■ WHAT YOU ARE ASKED TO DO
Below are some lines of data. Return all of them as they are.

■ Page-level text extractions
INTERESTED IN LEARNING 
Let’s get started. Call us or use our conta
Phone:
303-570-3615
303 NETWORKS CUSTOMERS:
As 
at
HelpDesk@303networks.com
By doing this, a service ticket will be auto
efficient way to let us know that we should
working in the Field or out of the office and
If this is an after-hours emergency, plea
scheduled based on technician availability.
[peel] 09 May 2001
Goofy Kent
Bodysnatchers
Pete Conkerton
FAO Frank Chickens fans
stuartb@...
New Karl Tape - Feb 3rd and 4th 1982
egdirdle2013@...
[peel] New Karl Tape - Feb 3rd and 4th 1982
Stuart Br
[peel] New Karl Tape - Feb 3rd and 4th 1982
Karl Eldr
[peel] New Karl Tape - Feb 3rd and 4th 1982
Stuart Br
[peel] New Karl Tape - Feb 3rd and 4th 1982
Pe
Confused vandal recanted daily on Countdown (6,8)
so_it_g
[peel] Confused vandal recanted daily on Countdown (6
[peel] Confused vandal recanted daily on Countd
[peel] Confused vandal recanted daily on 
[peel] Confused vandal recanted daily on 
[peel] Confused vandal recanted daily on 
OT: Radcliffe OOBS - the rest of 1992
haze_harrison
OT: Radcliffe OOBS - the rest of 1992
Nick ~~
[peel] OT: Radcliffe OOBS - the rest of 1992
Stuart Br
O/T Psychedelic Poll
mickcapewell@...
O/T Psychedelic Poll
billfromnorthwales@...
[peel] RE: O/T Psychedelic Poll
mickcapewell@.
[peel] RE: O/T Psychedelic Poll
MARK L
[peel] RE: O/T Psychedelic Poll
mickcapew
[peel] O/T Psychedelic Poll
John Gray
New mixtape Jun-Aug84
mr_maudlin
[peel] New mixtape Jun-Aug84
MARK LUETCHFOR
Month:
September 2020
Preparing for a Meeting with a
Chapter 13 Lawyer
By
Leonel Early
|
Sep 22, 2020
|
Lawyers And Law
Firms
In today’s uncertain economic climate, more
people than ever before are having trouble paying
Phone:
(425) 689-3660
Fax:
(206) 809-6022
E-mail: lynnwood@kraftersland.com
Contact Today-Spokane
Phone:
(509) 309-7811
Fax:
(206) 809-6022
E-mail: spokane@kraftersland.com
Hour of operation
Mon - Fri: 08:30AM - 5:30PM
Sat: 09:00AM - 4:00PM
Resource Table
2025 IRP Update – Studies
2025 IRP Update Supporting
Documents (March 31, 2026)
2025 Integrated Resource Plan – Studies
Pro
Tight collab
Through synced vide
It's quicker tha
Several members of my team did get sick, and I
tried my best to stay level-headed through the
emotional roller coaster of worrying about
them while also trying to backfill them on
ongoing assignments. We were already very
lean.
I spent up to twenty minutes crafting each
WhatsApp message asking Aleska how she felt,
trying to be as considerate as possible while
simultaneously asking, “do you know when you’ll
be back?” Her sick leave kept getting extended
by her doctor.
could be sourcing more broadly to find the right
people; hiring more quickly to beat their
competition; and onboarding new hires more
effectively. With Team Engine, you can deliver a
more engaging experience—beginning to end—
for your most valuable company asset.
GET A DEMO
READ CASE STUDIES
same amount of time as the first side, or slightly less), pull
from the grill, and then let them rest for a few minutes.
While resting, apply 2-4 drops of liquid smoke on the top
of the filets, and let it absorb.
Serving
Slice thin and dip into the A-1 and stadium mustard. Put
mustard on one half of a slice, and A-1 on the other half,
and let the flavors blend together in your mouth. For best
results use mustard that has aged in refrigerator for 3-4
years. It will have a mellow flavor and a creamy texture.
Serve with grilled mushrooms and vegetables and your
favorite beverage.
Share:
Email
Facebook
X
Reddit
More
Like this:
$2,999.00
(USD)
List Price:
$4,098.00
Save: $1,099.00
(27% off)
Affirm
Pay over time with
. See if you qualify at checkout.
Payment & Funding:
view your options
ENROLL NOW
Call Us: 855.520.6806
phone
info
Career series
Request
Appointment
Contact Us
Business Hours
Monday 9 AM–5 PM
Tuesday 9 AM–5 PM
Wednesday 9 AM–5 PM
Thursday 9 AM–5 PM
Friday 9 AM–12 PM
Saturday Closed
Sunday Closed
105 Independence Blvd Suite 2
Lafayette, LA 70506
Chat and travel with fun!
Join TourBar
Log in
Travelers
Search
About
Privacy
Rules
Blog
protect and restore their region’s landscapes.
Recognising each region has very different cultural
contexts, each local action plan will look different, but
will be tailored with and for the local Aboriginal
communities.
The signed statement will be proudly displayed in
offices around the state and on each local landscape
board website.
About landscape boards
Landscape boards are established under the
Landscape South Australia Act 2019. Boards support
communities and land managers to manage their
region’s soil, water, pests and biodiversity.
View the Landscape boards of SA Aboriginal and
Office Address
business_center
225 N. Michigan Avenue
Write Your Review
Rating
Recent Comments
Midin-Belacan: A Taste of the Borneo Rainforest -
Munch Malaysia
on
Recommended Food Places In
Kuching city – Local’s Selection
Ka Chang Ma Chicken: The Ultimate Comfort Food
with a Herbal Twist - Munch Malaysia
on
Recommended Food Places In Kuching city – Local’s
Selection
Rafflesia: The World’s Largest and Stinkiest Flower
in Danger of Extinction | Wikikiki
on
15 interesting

■ SOLUTION
INTERESTED IN LEARNING 
Let’s get started. Call us or use our conta
Phone:
303-570-3615
303 NETWORKS CUSTOMERS:
As 
at
HelpDesk@303networks.com
By doing this, a service ticket will be auto
efficient way to let us know that we should
working in the Field or out of the office and
If this is an after-hours emergency, plea
scheduled based on technician availability.
[peel] 09 May 2001
Goofy Kent
Bodysnatchers
Pete Conkerton
FAO Frank Chickens fans
stuartb@...
New Karl Tape - Feb 3rd and 4th 1982
egdirdle2013@...
[peel] New Karl Tape - Feb 3rd and 4th 1982
Stuart Br
[peel] New Karl Tape - Feb 3rd and 4th 1982
Karl Eldr
[peel] New Karl Tape - Feb 3rd and 4th 1982
Stuart Br
[peel] New Karl Tape - Feb 3rd and 4th 1982
Pe
Confused vandal recanted daily on Countdown (6,8)
so_it_g
[peel] Confused vandal recanted daily on Countdown (6
[peel] Confused vandal recanted daily on Countd
[peel] Confused vandal recanted daily on 
[peel] Confused vandal recanted daily on 
[peel] Confused vandal recanted daily on 
OT: Radcliffe OOBS - the rest of 1992
haze_harrison
OT: Radcliffe OOBS - the rest of 1992
Nick ~~
[peel] OT: Radcliffe OOBS - the rest of 1992
Stuart Br
O/T Psychedelic Poll
mickcapewell@...
O/T Psychedelic Poll
billfromnorthwales@...
[peel] RE: O/T Psychedelic Poll
mickcapewell@.
[peel] RE: O/T Psychedelic Poll
MARK L
[peel] RE: O/T Psychedelic Poll
mickcapew
[peel] O/T Psychedelic Poll
John Gray
New mixtape Jun-Aug84
mr_maudlin
[peel] New mixtape Jun-Aug84
MARK LUETCHFOR
Month:
September 2020
Preparing for a Meeting with a
Chapter 13 Lawyer
By
Leonel Early
|
Sep 22, 2020
|
Lawyers And Law
Firms
In today’s uncertain economic climate, more
people than ever before are having trouble paying
Phone:
(425) 689-3660
Fax:
(206) 809-6022
E-mail: lynnwood@kraftersland.com
Contact Today-Spokane
Phone:
(509) 309-7811
Fax:
(206) 809-6022
E-mail: spokane@kraftersland.com
Hour of operation
Mon - Fri: 08:30AM - 5:30PM
Sat: 09:00AM - 4:00PM
Resource Table
2025 IRP Update – Studies
2025 IRP Update Supporting
Documents (March 31, 2026)
2025 Integrated Resource Plan – Studies
Pro
Tight collab
Through synced vide
It's quicker tha
Several members of my team did get sick, and I
tried my best to stay level-headed through the
emotional roller coaster of worrying about
them while also trying to backfill them on
ongoing assignments. We were already very
lean.
I spent up to twenty minutes crafting each
WhatsApp message asking Aleska how she felt,
trying to be as considerate as possible while
simultaneously asking, “do you know when you’ll
be back?” Her sick leave kept getting extended
by her doctor.
could be sourcing more broadly to find the right
people; hiring more quickly to beat their
competition; and onboarding new hires more
effectively. With Team Engine, you can deliver a
more engaging experience—beginning to end—
for your most valuable company asset.
GET A DEMO
READ CASE STUDIES
same amount of time as the first side, or slightly less), pull
from the grill, and then let them rest for a few minutes.
While resting, apply 2-4 drops of liquid smoke on the top
of the filets, and let it absorb.
Serving
Slice thin and dip into the A-1 and stadium mustard. Put
mustard on one half of a slice, and A-1 on the other half,
and let the flavors blend together in your mouth. For best
results use mustard that has aged in refrigerator for 3-4
years. It will have a mellow flavor and a creamy texture.
Serve with grilled mushrooms and vegetables and your
favorite beverage.
Share:
Email
Facebook
X
Reddit
More
Like this:
$2,999.00
(USD)
List Price:
$4,098.00
Save: $1,099.00
(27% off)
Affirm
Pay over time with
. See if you qualify at checkout.
Payment & Funding:
view your options
ENROLL NOW
Call Us: 855.520.6806
phone
info
Career series
Request
Appointment
Contact Us
Business Hours
Monday 9 AM–5 PM
Tuesday 9 AM–5 PM
Wednesday 9 AM–5 PM
Thursday 9 AM–5 PM
Friday 9 AM–12 PM
Saturday Closed
Sunday Closed
105 Independence Blvd Suite 2
Lafayette, LA 70506
Chat and travel with fun!
Join TourBar
Log in
Travelers
Search
About
Privacy
Rules
Blog
protect and restore their region’s landscapes.
Recognising each region has very different cultural
contexts, each local action plan will look different, but
will be tailored with and for the local Aboriginal
communities.
The signed statement will be proudly displayed in
offices around the state and on each local landscape
board website.
About landscape boards
Landscape boards are established under the
Landscape South Australia Act 2019. Boards support
communities and land managers to manage their
region’s soil, water, pests and biodiversity.
View the Landscape boards of SA Aboriginal and
Office Address
business_center
225 N. Michigan Avenue
Write Your Review
Rating
Recent Comments
Midin-Belacan: A Taste of the Borneo Rainforest -
Munch Malaysia
on
Recommended Food Places In
Kuching city – Local’s Selection
Ka Chang Ma Chicken: The Ultimate Comfort Food
with a Herbal Twist - Munch Malaysia
on
Recommended Food Places In Kuching city – Local’s
Selection
Rafflesia: The World’s Largest and Stinkiest Flower
in Danger of Extinction | Wikikiki
on
15 interesting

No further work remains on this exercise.